_What is expected_.
Reproduce the items below, from the line containing "pose: elev=306.4 azim=276.3" through the last line of the items, character for character. Leave the pictures out of your answer.

[Stored records]
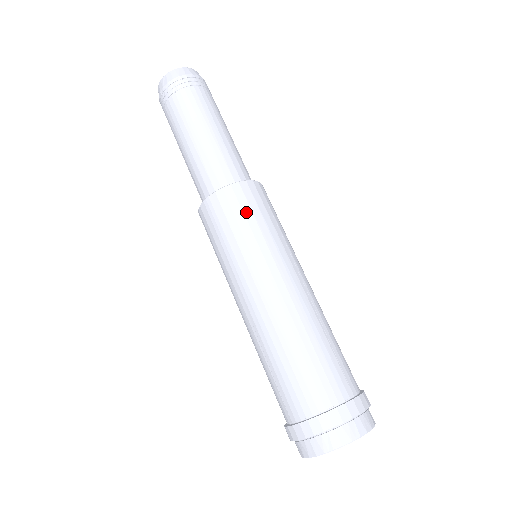
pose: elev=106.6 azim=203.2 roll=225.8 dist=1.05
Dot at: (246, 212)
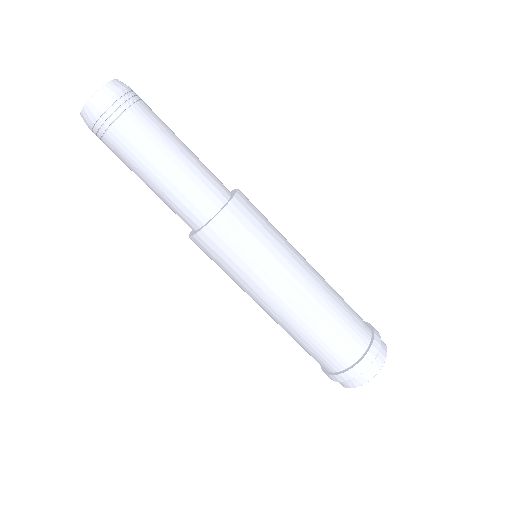
Dot at: (216, 258)
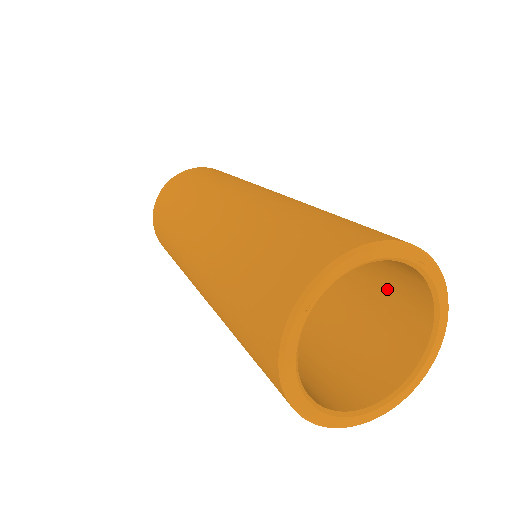
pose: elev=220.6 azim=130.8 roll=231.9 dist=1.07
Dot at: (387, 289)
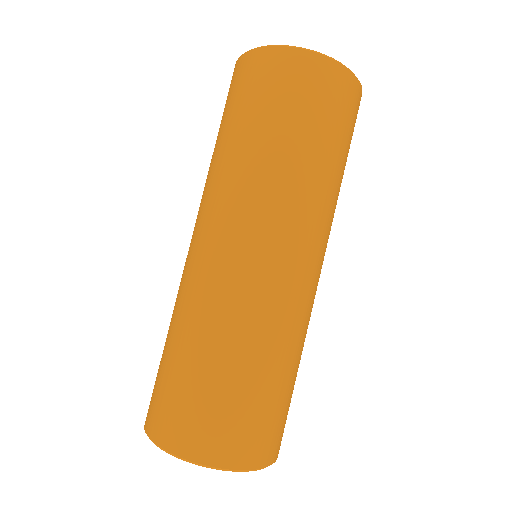
Dot at: occluded
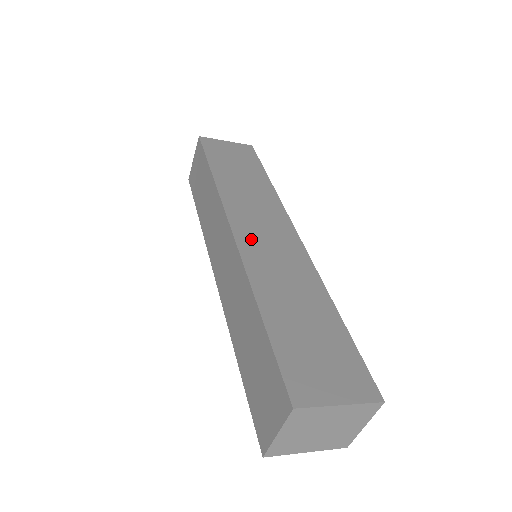
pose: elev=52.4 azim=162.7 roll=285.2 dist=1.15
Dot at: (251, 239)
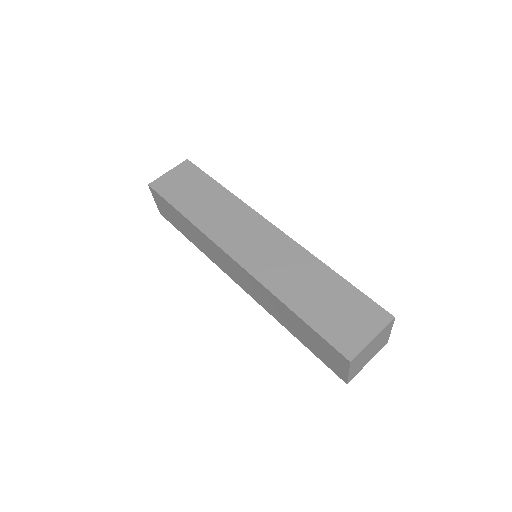
Dot at: (250, 257)
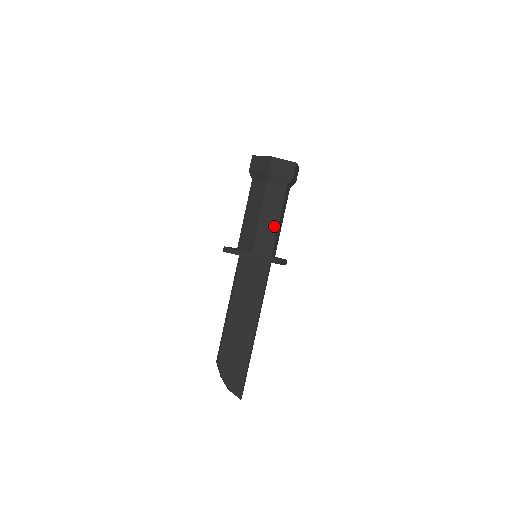
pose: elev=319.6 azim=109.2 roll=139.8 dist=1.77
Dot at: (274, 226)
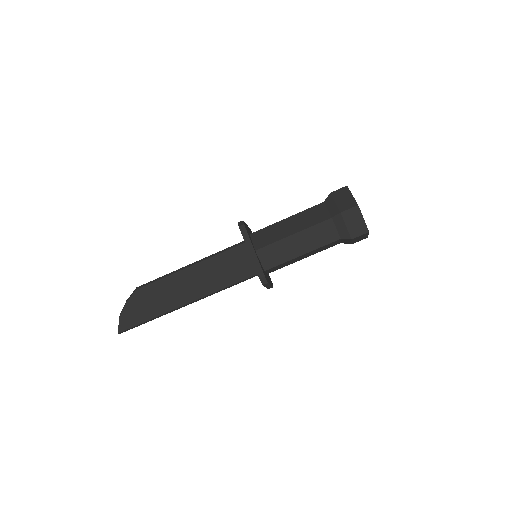
Dot at: (295, 253)
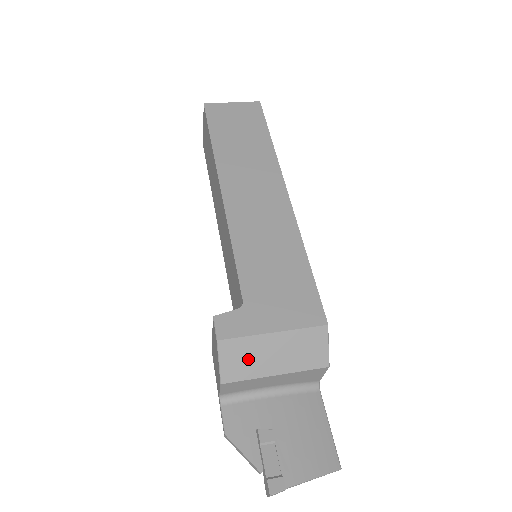
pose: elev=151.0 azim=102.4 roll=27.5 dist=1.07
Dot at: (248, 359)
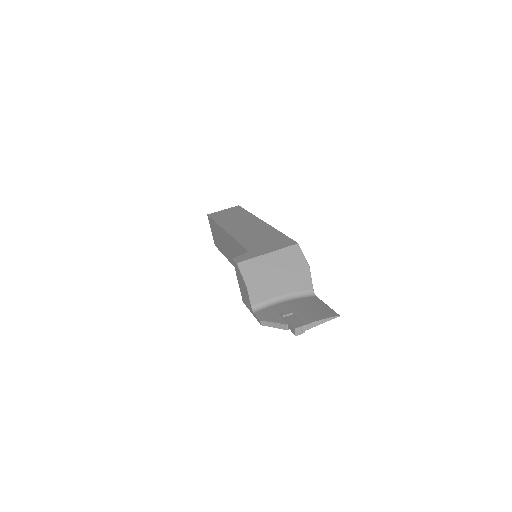
Dot at: (258, 270)
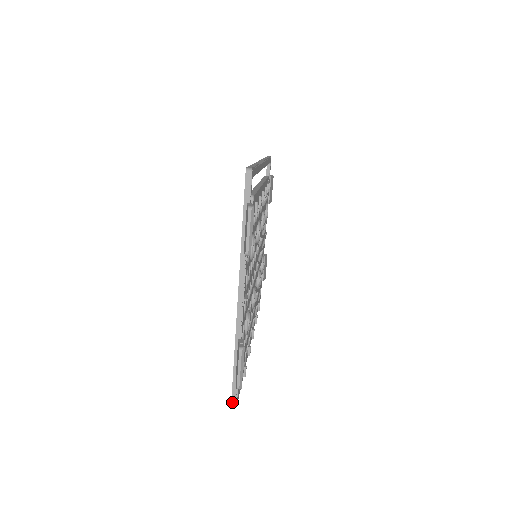
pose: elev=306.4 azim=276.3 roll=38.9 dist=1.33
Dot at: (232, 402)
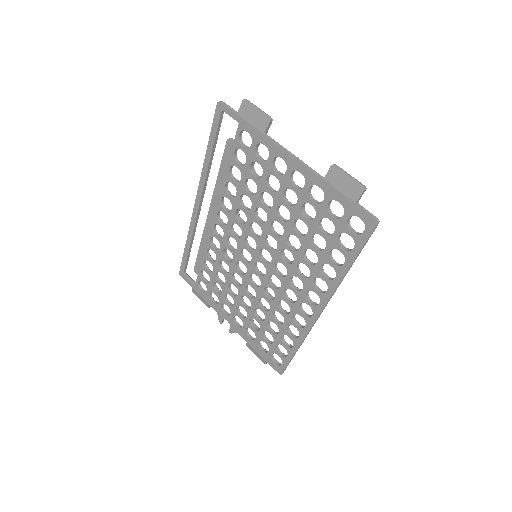
Dot at: (375, 219)
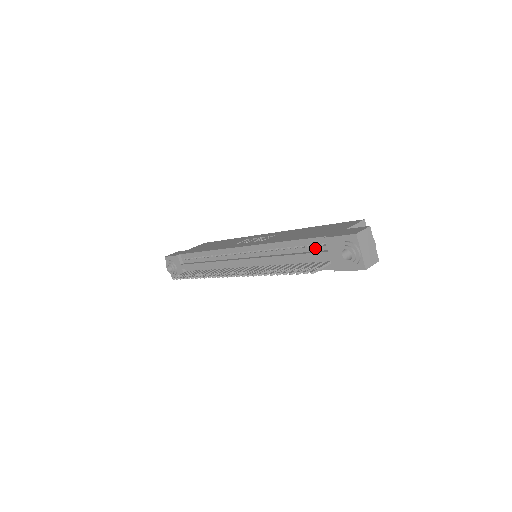
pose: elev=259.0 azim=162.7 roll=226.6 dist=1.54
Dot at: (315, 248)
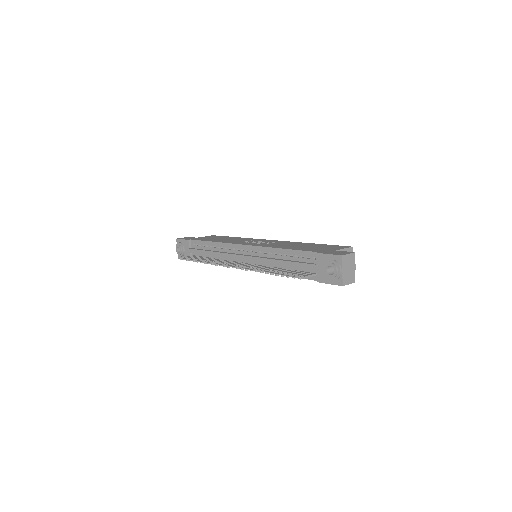
Dot at: (307, 260)
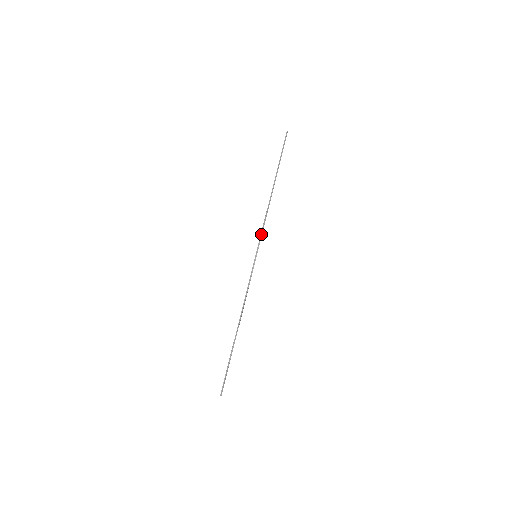
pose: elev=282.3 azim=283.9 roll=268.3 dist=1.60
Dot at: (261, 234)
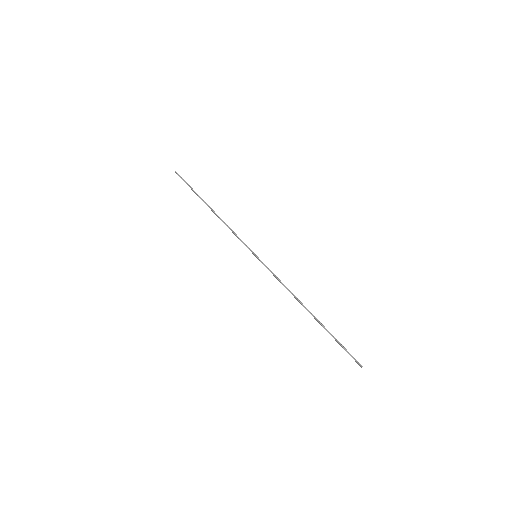
Dot at: (241, 240)
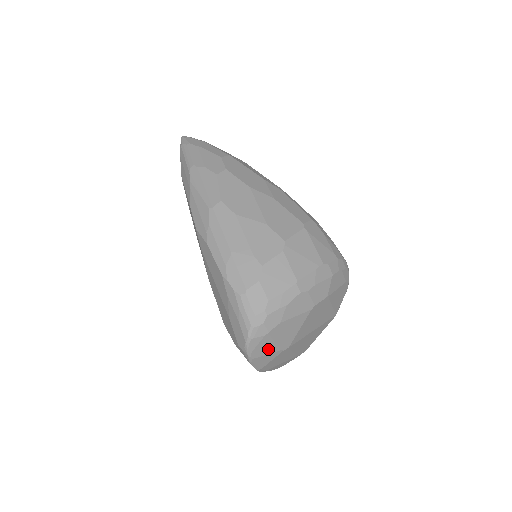
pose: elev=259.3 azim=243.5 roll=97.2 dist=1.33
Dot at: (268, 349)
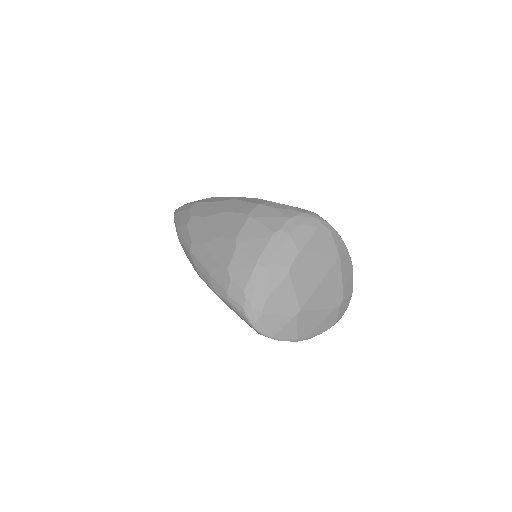
Dot at: (279, 322)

_Result for this task_.
pose: elev=306.4 azim=276.3 roll=38.9 dist=1.33
Dot at: (232, 402)
Dot at: (375, 219)
pose: elev=259.0 azim=162.7 roll=226.6 dist=1.54
Dot at: (315, 248)
Dot at: (307, 260)
pose: elev=282.3 azim=283.9 roll=268.3 dist=1.60
Dot at: (261, 234)
Dot at: (241, 240)
pose: elev=259.3 azim=243.5 roll=97.2 dist=1.33
Dot at: (268, 349)
Dot at: (279, 322)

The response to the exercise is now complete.